In the beginning, we were just a bunch of monkeys hanging out in the forest. Then environmental changes happened, all species were threatened and only the ones who could adapt to change survived. It was Survival of fittest as Darwin put it.
There was evolution, a gradual process of change in response to external factors. Now facts beg the question, is evolution as gradual as we think it? In bio you learn that we lost our tails when we no longer had need of them, bacteria form indigestible walls to protect themselves from enzymes. For some people, their immune systems have mutated to protect them from killer diseases and conditions e.g. AIDS.
In the current world, we are not just against the environmental and physical threats, we have cultures and social circles and they play as much big a role as the others in our evolution. This presents a problem for us as humans. Cultural evolution happens so fast at mutation speeds, are our physical attributes able to keep up and generate the necessary abilities to ensure our survival?
One of the things we can owe our survival to all those years is instinct. Something that we all have, one might even go as far to call it an automatic ability in all animals. From the moment you’re born, you learn to fear and destroy your enemies. Yet this is a result of what I’d term as collectional learning. Throughout the ages, the new generations come out smarter than the previous ones. Why? Humans have been blessed with a way of passing information. Each generation affords its offsprings all intellectual property they acquired including that from the generations before them. In this way, humans are able to keep getting smarter and innovative since they don’t have to reinvent the wheel each generation.
This has kept us alive for all this time but I worry it might not be enough. Cultures are evolving a thousand fold each generation. Even the rate at which the environment is shifting is alarming. Since the industrialisation age, everything has been in chaos and our physical selves have been struggling to keep up.
Take an example, currently, cars kill a whole lot of people than snakes and spiders. Yet we never freak out when we see cars. We love them, everyone going through a mid-life crisis wants to buy a brand new Bugatti. Yet, when we see snakes and spiders, we freak out to our bones. I personally am not a fun of snakes and spiders. One could argue that a snake has a 99% probability of killing you while a car is much lower.

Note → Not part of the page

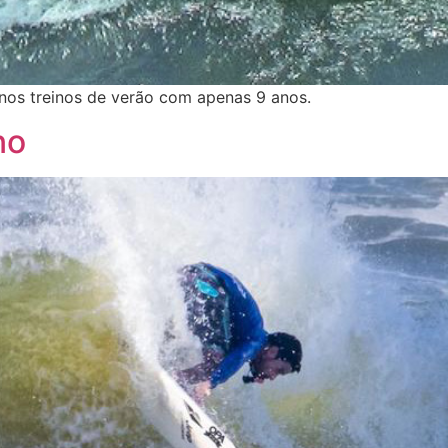
 nos treinos de verão com apenas 9 anos.
no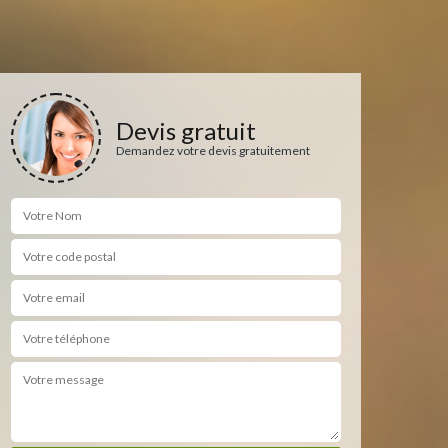
Devis gratuit
Demandez votre devis gratuitement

On one hand, this proves my collectional learning theory. On the other hand, this proves that our physical selves still fight the ghosts of our past but are sometimes late to identify new threats. The whole concept of evolution might have shifted but one thing remains, Survival of the fittest. The only difference is that survival this time will not involve fighting mammoths and giant sabre tooth tigers. We are not only surviving environmental threats but cultural ones as well.
Who knows why many threats we are up against this time? It is worrying that some of our threats are involving at a faster rate than at which our physical/mental selves can respond.